* _Work to be completed_
Format the lines below, from the first one through the one containing "v(34.13, 0) *", as a JSON list of strings with one string per line. Leave out blank lines.

####

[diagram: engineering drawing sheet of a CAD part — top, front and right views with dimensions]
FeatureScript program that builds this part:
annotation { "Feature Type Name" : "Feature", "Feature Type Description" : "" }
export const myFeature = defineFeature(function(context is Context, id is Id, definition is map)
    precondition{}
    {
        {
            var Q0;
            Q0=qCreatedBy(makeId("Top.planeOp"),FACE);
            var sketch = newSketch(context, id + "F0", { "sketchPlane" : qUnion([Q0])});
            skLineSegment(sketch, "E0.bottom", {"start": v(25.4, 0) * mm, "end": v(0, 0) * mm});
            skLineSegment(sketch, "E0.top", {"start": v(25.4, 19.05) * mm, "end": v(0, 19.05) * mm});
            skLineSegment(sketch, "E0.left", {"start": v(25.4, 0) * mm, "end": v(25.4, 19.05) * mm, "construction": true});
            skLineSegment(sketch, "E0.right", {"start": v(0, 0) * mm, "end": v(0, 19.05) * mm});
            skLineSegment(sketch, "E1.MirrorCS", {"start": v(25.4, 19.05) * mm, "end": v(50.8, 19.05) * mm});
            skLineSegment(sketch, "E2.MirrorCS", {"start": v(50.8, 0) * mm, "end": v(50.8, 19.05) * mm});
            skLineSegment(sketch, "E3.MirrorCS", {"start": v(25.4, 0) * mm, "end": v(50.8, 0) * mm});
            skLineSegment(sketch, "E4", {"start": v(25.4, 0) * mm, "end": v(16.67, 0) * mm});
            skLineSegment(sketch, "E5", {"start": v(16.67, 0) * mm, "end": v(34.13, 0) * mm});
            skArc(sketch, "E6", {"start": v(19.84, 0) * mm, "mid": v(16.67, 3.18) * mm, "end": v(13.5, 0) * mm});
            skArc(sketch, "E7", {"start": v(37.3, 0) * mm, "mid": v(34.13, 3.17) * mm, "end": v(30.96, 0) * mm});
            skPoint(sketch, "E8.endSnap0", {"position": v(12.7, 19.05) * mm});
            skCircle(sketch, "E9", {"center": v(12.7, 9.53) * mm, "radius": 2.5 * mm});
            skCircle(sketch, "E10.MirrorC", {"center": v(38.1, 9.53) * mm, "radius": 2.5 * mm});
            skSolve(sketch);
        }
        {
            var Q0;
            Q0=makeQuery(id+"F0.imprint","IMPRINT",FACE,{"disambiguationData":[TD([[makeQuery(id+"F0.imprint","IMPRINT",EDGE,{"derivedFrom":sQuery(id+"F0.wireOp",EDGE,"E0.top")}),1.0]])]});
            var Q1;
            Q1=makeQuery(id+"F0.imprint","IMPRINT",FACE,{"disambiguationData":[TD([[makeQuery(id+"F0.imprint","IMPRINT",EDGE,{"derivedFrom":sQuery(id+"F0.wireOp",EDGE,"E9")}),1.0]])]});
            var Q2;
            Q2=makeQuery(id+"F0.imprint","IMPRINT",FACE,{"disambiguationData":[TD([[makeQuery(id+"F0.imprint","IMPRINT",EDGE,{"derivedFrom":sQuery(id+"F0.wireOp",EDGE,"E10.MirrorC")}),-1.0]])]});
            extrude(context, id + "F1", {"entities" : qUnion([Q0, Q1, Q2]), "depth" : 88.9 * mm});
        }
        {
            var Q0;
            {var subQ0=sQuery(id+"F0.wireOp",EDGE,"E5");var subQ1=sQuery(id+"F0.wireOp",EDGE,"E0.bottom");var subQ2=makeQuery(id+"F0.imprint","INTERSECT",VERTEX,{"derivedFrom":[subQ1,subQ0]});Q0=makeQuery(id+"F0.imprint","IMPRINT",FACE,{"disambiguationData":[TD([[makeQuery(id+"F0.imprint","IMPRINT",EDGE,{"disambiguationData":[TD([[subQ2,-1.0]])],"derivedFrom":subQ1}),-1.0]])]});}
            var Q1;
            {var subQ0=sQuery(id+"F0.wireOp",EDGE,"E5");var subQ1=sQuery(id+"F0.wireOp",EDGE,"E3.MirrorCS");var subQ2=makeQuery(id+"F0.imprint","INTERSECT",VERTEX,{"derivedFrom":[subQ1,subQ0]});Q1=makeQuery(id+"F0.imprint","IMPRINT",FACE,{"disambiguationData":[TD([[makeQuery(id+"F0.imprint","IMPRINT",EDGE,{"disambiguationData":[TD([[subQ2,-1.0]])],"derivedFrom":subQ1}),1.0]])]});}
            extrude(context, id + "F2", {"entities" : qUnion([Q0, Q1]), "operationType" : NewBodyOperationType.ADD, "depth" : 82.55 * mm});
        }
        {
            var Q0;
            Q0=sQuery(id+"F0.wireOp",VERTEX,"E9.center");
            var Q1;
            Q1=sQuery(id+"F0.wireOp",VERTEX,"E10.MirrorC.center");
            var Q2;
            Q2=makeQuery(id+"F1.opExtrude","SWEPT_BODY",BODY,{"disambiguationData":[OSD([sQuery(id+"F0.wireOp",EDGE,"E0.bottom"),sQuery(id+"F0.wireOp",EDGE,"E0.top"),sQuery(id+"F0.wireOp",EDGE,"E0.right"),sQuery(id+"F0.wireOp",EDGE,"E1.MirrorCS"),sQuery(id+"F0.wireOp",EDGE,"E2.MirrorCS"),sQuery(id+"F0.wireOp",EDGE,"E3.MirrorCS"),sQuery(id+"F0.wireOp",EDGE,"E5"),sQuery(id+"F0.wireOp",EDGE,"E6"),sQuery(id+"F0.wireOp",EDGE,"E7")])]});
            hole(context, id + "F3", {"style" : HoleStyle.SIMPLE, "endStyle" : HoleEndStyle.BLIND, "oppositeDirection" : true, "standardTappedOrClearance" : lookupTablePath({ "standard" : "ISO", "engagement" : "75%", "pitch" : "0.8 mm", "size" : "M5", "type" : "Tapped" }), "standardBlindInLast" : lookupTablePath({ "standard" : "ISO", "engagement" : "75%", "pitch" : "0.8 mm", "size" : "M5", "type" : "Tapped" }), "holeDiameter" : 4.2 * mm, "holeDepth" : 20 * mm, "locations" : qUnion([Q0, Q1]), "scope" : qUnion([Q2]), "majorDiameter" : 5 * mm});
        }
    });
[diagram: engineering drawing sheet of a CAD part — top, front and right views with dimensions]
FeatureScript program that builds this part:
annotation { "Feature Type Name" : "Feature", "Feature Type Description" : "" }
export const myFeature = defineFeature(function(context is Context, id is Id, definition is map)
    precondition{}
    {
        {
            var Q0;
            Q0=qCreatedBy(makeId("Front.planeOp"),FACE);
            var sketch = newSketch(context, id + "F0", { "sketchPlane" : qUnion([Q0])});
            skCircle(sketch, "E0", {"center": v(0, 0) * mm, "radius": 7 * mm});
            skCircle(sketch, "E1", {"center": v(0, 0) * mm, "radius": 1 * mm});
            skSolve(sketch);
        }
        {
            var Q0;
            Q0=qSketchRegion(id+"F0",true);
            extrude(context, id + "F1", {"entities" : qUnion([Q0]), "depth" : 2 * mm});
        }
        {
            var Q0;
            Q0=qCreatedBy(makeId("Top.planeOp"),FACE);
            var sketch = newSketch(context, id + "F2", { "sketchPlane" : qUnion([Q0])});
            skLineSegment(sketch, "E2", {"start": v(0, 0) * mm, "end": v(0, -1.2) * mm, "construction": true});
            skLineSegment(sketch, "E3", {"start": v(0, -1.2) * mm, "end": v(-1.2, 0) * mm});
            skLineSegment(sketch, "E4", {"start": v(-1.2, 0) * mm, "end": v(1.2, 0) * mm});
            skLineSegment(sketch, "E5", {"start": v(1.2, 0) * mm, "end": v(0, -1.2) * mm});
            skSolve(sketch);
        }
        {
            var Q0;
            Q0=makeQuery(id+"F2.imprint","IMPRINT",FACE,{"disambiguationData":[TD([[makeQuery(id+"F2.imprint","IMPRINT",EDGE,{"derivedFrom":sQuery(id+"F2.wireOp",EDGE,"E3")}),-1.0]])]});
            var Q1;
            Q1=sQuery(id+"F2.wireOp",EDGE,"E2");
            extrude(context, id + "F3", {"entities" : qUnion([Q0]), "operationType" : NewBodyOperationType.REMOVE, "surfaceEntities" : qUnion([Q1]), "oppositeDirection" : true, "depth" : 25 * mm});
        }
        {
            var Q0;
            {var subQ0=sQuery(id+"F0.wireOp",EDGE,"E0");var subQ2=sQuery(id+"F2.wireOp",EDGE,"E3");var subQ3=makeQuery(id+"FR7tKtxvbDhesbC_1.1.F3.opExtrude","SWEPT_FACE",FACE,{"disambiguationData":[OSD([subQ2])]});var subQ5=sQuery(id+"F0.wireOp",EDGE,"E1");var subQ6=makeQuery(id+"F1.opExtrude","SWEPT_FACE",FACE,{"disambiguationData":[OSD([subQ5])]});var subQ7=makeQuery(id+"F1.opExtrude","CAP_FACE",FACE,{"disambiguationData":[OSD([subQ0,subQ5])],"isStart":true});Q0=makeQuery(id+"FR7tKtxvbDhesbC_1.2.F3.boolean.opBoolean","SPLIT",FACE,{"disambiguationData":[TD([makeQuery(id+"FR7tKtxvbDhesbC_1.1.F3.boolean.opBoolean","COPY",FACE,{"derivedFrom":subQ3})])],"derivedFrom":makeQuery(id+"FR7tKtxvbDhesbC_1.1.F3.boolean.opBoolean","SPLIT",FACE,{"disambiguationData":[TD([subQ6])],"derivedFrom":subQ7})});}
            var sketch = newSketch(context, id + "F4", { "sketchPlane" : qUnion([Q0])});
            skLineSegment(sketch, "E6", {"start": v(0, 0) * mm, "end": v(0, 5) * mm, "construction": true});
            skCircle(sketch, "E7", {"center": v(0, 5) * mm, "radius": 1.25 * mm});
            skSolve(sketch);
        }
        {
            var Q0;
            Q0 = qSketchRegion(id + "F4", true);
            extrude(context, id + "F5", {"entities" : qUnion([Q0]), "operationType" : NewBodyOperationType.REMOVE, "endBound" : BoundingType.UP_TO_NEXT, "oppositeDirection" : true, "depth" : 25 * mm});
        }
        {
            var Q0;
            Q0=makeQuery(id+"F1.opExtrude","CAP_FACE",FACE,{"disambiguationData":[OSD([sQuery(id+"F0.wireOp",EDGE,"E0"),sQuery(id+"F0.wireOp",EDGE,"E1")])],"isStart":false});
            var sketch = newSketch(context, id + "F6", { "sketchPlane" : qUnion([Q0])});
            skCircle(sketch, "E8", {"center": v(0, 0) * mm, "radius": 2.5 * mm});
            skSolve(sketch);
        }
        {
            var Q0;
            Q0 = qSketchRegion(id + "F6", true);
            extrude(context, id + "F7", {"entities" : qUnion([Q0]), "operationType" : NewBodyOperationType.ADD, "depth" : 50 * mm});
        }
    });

####

* _Final result_
[
  "[diagram: engineering drawing sheet of a CAD part — top, front and right views with dimensions]",
  "FeatureScript program that builds this part:",
  "annotation { \"Feature Type Name\" : \"Feature\", \"Feature Type Description\" : \"\" }",
  "export const myFeature = defineFeature(function(context is Context, id is Id, definition is map)",
  "    precondition{}",
  "    {",
  "        {",
  "            var Q0;",
  "            Q0=qCreatedBy(makeId(\"Top.planeOp\"),FACE);",
  "            var sketch = newSketch(context, id + \"F0\", { \"sketchPlane\" : qUnion([Q0])});",
  "            skLineSegment(sketch, \"E0.bottom\", {\"start\": v(25.4, 0) * mm, \"end\": v(0, 0) * mm});",
  "            skLineSegment(sketch, \"E0.top\", {\"start\": v(25.4, 19.05) * mm, \"end\": v(0, 19.05) * mm});",
  "            skLineSegment(sketch, \"E0.left\", {\"start\": v(25.4, 0) * mm, \"end\": v(25.4, 19.05) * mm, \"construction\": true});",
  "            skLineSegment(sketch, \"E0.right\", {\"start\": v(0, 0) * mm, \"end\": v(0, 19.05) * mm});",
  "            skLineSegment(sketch, \"E1.MirrorCS\", {\"start\": v(25.4, 19.05) * mm, \"end\": v(50.8, 19.05) * mm});",
  "            skLineSegment(sketch, \"E2.MirrorCS\", {\"start\": v(50.8, 0) * mm, \"end\": v(50.8, 19.05) * mm});",
  "            skLineSegment(sketch, \"E3.MirrorCS\", {\"start\": v(25.4, 0) * mm, \"end\": v(50.8, 0) * mm});",
  "            skLineSegment(sketch, \"E4\", {\"start\": v(25.4, 0) * mm, \"end\": v(16.67, 0) * mm});",
  "            skLineSegment(sketch, \"E5\", {\"start\": v(16.67, 0) * mm, \"end\": v(34.13, 0) * mm});"
]